Working Without Seeing

In a recent article on the A VC site, Fred Wilson talks about the challenges in using the telephone as a means to pitch a business to their venture team:

And it is so easy to say no over the phone. There's no real human connection. It's easy to pay half attention or less on the phone. It's easy to fake that you are listening when you are not.

In 2008, it was estimated that over 2.8 million people in the United States "considered home their primary place of business". With the increasing number of tools available for business collaboration, that number is only growing.

It all sounds great, but Fred's point above applies not only to the VC industry, but to all types of remote workers - you need to make an effort to actually see someone to build a professional relationship. Yes, you can stay in touch with telephone calls, emails, instant messaging, etc. but in order to truly understand (and appreciate) the person on the other end of the keyboard, it takes the effort to see them face to face.

Making Skype video calls, Apple's new FaceTime video chat, and other tools close this gap, but there's nothing better than investing the time to get out of your chair and meet someone.

Why?
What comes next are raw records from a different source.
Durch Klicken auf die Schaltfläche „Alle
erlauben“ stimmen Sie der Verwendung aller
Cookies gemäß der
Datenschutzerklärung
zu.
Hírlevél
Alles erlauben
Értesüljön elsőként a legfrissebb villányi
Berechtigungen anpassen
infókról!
Messages and meanings are misinterpreted in emails and instant messaging. Video calls are great, but they still don't get you that feeling of shaking someone's hand and experiencing the nuances during a face-to-face meeting.

Next time you have the chance, walk across the hall and talk with someone instead of sending them an email. Extend a quick chat over a cup of coffee with that special customer on the other side of the city. When given the opportunity, meet with that partner who is in another city/state/country.

The time invested in making the effort to meet them in person will pay more benefits than that email you are about to send.